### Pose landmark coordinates
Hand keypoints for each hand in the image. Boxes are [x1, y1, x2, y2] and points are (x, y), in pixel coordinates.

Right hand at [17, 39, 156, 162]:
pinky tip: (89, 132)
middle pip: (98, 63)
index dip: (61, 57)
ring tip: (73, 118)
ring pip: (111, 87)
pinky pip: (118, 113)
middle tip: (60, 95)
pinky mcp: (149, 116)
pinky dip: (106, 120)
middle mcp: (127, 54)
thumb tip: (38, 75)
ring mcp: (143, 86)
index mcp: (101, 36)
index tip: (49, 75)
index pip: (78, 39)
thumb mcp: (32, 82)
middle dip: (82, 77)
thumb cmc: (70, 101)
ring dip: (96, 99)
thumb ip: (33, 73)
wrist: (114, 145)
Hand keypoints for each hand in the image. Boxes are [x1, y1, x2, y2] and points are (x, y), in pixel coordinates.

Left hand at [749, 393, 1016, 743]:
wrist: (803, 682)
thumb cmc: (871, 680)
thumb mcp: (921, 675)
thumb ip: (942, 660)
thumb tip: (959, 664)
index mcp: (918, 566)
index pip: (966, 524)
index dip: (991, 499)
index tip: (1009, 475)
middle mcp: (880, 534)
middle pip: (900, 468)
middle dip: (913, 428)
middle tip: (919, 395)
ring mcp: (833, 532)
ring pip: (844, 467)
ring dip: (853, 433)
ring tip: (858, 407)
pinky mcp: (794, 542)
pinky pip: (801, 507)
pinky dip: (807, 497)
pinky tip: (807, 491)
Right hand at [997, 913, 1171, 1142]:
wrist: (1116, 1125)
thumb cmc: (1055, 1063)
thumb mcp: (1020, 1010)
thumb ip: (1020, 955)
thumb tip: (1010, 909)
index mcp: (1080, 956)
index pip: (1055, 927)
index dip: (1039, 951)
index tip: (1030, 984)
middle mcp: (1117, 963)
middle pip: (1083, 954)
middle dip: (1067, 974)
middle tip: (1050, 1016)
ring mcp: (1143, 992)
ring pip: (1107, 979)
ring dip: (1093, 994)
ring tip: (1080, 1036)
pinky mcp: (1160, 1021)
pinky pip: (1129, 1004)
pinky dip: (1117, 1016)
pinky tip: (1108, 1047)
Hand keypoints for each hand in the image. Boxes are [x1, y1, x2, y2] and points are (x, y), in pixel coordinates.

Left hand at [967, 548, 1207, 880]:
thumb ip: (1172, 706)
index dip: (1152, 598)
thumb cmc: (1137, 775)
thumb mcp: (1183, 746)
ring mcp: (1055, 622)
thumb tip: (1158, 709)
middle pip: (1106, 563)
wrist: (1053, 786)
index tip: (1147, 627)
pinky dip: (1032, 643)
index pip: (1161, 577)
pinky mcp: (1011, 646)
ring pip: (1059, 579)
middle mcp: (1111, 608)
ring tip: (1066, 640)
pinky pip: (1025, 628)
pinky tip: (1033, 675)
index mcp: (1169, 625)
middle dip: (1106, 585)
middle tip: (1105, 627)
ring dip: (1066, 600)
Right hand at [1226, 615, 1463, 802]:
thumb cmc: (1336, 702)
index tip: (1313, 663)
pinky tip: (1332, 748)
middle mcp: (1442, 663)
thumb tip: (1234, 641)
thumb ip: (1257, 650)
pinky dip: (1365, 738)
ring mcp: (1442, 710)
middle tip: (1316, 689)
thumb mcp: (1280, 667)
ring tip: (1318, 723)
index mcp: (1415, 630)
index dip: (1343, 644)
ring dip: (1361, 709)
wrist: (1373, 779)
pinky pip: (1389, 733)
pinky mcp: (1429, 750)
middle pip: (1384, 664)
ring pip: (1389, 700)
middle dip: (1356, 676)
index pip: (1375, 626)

### Assignment
Which lines above contain the word "Right"? Copy each of them.

### Exercise solution
Right hand at [17, 39, 156, 162]:
Right hand at [997, 913, 1171, 1142]:
Right hand at [1226, 615, 1463, 802]:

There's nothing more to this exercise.